“If it could speak it would offer / you excess; it would / offer you more.”
Thus begins “Scythe,” the opening poem in Hailey Leithauser’s Swoop, the lines operating as a double entendre inscribing the essence of the poem’s scythe as a poetic mission statement for the collection in whole.
The book is constructed from several sets of poems that overlap thematically or tonally, including a handful of poems scattered throughout titled “From the Grandiloquent Dictionary,” which toy with words like katzenjammer and illaqueable and tragematopolist; a series of ruminations on sex (“Sex Fiasco,” “Sex Circumspect,” and so on); and several poems imagining inner lives for inanimate human tools. These tool poems in particular are standouts throughout the collection; where the Grandiloquent Dictionary poems sometimes serve the conceit of the book more so than as individual poems, “Brass Knuckles” and “Scythe” and “Crowbar” and “Guillotine” are all fraught with poetic tension, and their consistent short-lined free verse forms play well against the rhymes and repetitions.

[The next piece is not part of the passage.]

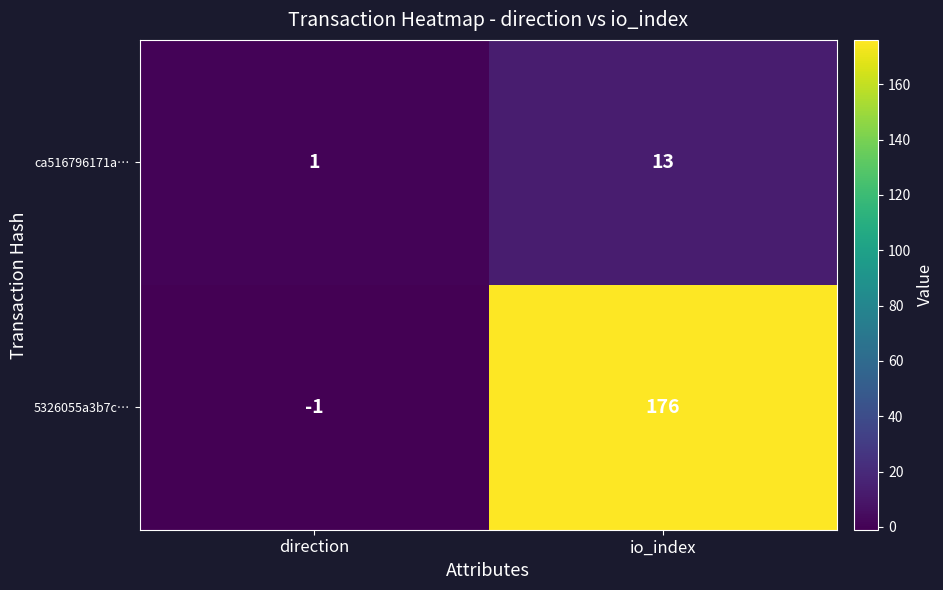

What is the difference between the maximum and minimum values in the 5326055a3b7c… series?

177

There is evident lineage in Swoop to Marianne Moore; although Moore wrote more for the page than the voice, she put great care into making exacting yet lush experiences out of her descriptions, and Leithauser is similarly precise. Swoop captures the experiential essence of moods and words and shades of sex, enacting and rejecting the constraints of form as individual poems require. Formal sonnets bump up against villanelles and broken sonnets, and free verse poems adopt an AABBA limerick rhyme scheme for a verse and then move on to something else; these poems are virtual parades of rhetorical and poetic tricks. Leithauser’s poems should be read aloud—the insistent rhyming and repetition demand it.

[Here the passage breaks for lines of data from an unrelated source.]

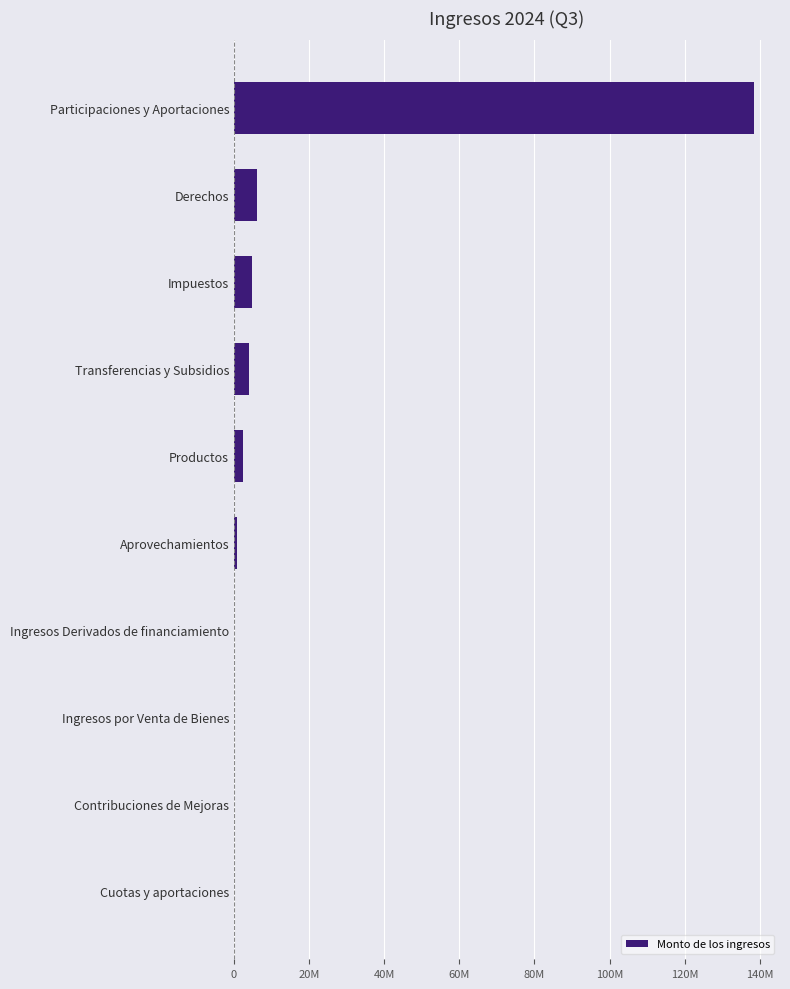

Are the bars horizontal?

Yes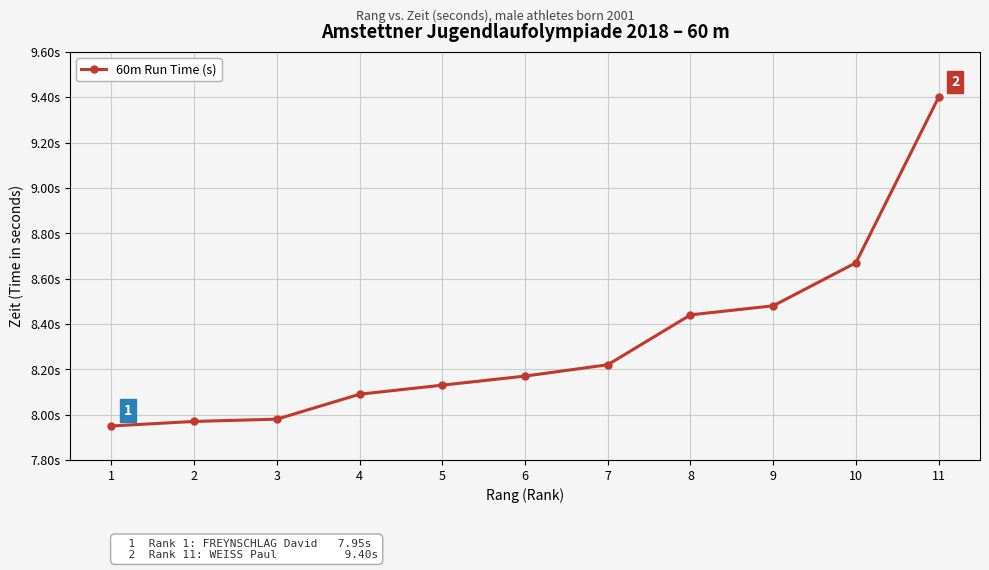

Does the chart have visible grid lines?

Yes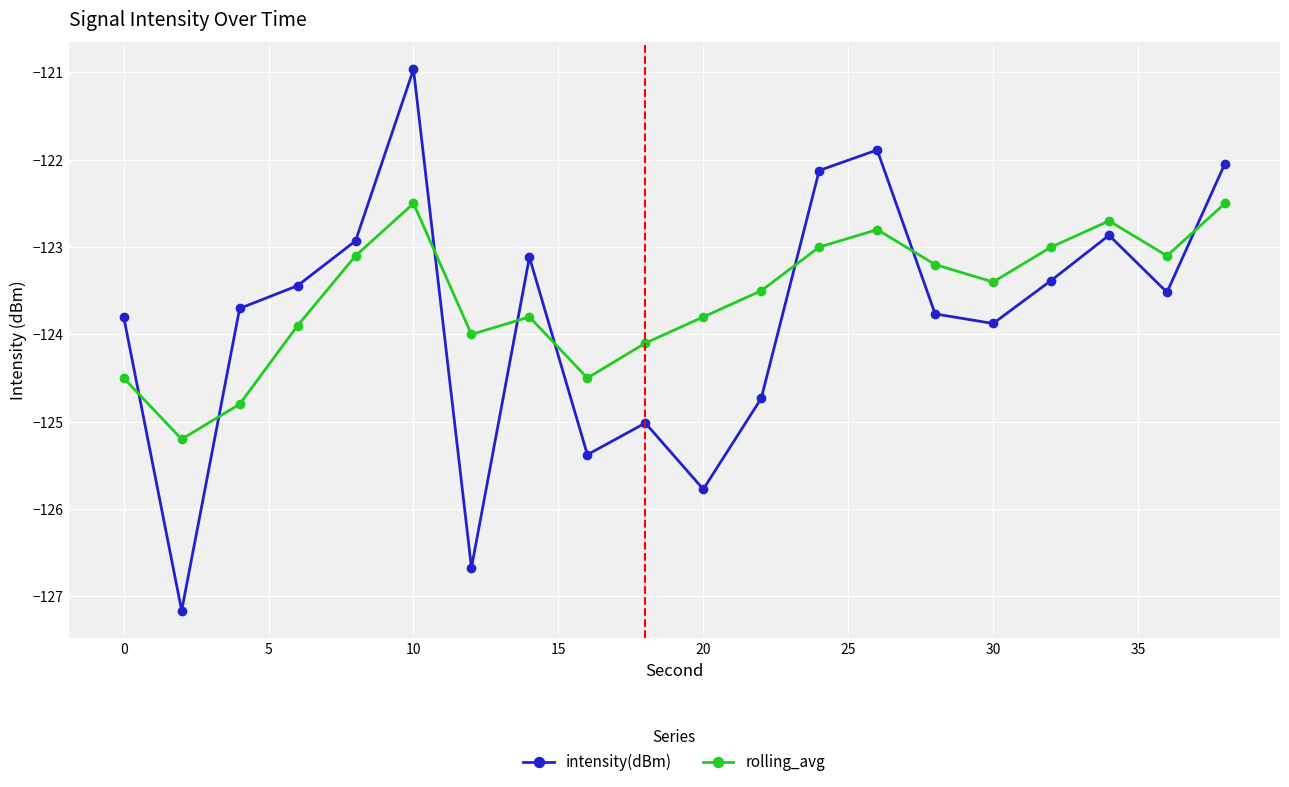

Which series has the widest spread of values?

intensity(dBm)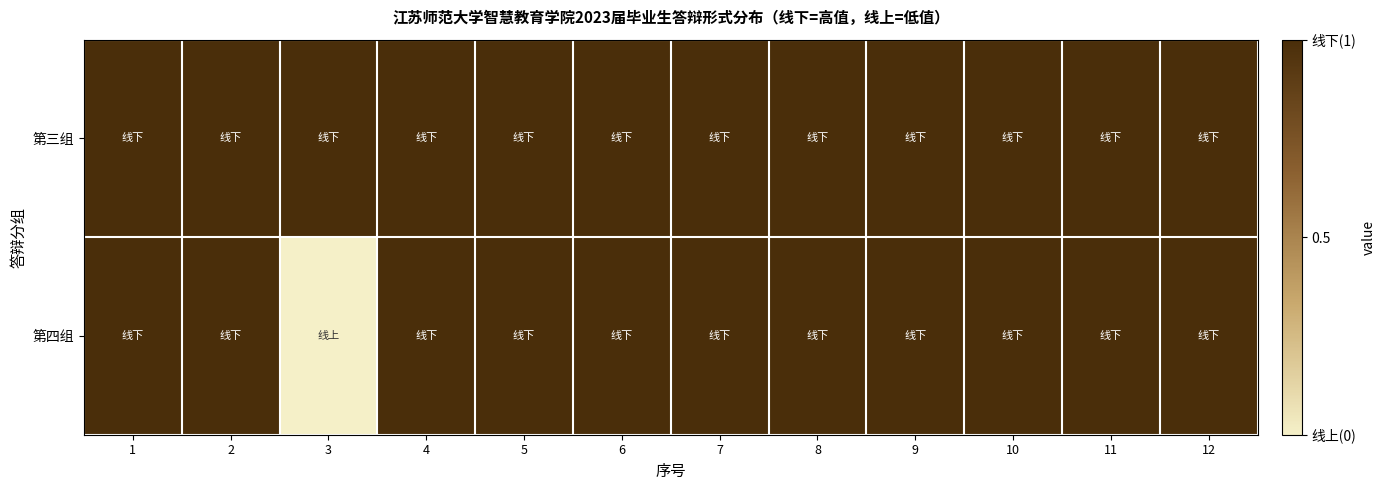

Reading left to right, list all the values displayed in this chart.

第三组: 1=1	2=1	3=1	4=1	5=1	6=1	7=1	8=1	9=1	10=1	11=1	12=1
第四组: 1=1	2=1	3=0	4=1	5=1	6=1	7=1	8=1	9=1	10=1	11=1	12=1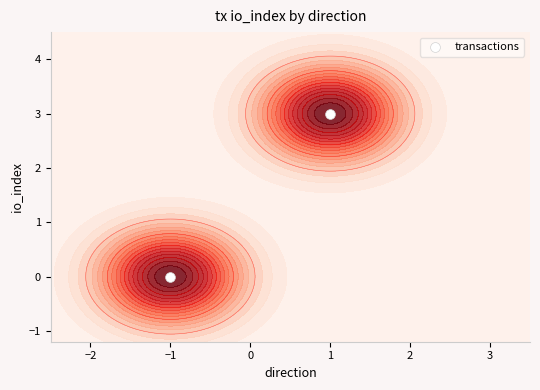

True or false: the data shows 4 at 1.

False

Such phonetic fireworks displays may, at times, begin to feel like a little much, and a collection with so much excess can’t really afford to stray very far over the line between poem and tongue twister. Following the lovely ode-like “Boys of L.A.,” for example, “Voluminous Diva” comes across unfortunately close to a limerick, punch line and all. But the frequent hits more than make up for the occasional misses; “Scythe” and “Mockingbird” and many others are perfectly realized sonic romps that illuminate their subjects masterfully.
The primary landscape of the book is one of words and moods, ethereal stuff. The poems operate sometimes literally as poetic definitions of rare words, as in the “From the Grandiloquent Dictionary” poems. Although less explicitly referent, the majority of the other poems offered here are similarly preoccupied with defining; words like “Schadenfreude” and “Rescue” and “Memoir” are detailed in odes rather than departed from as occasions for narrative. Leithauser takes evident care to render the intangible on the page, and in general does so to excellent effect.
References to canonical writers and figures appear here as well as more idiosyncratic ones; there are borrowings and oblique references to lines from Herman Melville and Marianne Moore, as well as contemporary poets and painters, and the Grandiloquent Dictionary, a quirky online project cited in Swoop’s endnotes that reads like a highlight reel of the Oxford English Dictionary. Obsessive interest in words and wordplay is everywhere here, and even the common words show a poet’s care. Consider, for example, the book’s title—Swoop—a single word that makes both an elegant glyph on the page as well as a gracefully onomatopoeic sound when voiced.
As the book opens with a declaration of excess, so its final poem “Zen Heaven” closes with an abundance of negatives, playfully offering readers “no melon, no lemon, no scone, no crumb,” and a few dozen more non-offerings. This is an overwhelming book, so rich that it is probably best dipped in and out of rather than read cover-to-cover, although the careful arrangement of the poems will certainly reward those who do begin at the beginning and read straight through to the end.
Swoop is Hailey Leithauser’s debut collection, and winner of the Poetry Foundation’s Emily Dickinson First Book Award. Wide in scope and playfully serious in tone, Leithauser’s poems are excessive in the best way possible.